_Selected extract_.
Playground overview

Getting Started

1. Select Your Test Data (Left Panel)

Choose a Testset:

  • Click the testset dropdown at the top of the left panel
  • Select a testset that contains the data you want to test your prompt against
  • The first testcase will be automatically selected

Select Testcases:

  • Click on individual testcases to select them
  • Hold Shift and click to select multiple testcases
  • Selected testcases have a blue left border
  • Hover over the info icon to see the full testcase data
  • Testcases with a green flask icon have been tested

2. Edit Your Prompt (Middle Panel)

Choose a Prompt:

  • Select a prompt from the dropdown in the header
  • If you don’t have prompts yet, create one first in the Prompts section

Work with Prompt Versions:

  • The left sidebar shows all versions of your selected prompt
  • Click any version to switch to it
  • Versions with unsaved changes show a save indicator
  • The production version is marked with a badge

Edit Prompt Templates:

  • Use the “Prompt Templates” tab to write your prompts
  • The editor supports Jinja syntax for dynamic content
  • Insert variables from your testcase data like {{variable_name}}
  • Add multiple messages by clicking ”+ Add Message”
  • Set message roles (System, User, Assistant) using the dropdown
  • Remove messages with the minus button

Configure Model Settings:

  • Switch to the “Model Settings” tab
  • Choose your AI model (GPT-4, Claude, etc.)
  • Adjust parameters like temperature, max tokens, and top-p
  • These settings affect how the AI generates responses

3. Preview and Test (Right Panel)

_What needs to be done_. In the playground overview, how can you tell that a testcase has been selected? The data comes from a separate source, unrelated to the text.

_Supplied material_.
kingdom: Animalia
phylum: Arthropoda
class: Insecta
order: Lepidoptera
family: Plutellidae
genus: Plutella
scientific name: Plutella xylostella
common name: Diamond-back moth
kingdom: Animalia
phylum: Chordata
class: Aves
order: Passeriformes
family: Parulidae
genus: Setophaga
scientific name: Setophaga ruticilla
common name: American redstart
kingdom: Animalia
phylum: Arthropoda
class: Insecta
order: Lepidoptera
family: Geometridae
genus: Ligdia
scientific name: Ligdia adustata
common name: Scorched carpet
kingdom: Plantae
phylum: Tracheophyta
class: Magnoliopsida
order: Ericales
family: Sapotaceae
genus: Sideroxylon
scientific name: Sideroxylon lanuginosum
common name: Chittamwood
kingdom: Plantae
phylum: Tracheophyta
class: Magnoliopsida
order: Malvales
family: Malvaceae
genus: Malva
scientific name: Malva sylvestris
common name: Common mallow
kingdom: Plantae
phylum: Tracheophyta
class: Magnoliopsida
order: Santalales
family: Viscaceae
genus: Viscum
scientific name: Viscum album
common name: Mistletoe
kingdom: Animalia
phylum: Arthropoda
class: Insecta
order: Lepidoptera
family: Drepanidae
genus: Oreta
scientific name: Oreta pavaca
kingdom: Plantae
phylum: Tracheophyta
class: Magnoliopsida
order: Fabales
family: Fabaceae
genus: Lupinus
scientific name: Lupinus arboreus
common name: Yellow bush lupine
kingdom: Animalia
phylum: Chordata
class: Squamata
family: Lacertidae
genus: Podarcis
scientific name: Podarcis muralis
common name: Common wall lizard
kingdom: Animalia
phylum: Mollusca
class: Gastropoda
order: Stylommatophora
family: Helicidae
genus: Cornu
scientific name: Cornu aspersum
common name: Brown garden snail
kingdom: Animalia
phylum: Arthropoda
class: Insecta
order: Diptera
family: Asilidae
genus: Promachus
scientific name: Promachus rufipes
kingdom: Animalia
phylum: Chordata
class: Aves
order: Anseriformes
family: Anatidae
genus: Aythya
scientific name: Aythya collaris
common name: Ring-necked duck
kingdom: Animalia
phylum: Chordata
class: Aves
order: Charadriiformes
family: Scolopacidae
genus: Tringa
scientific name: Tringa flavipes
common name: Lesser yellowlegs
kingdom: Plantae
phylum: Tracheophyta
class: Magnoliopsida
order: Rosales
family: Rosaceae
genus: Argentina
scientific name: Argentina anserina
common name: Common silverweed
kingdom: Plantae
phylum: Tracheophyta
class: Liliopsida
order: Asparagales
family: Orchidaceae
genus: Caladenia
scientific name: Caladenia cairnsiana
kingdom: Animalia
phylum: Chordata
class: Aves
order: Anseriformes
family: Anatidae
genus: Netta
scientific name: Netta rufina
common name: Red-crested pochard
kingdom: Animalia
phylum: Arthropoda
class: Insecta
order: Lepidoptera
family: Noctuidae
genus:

_Answer box_. Selected testcases have a blue left border.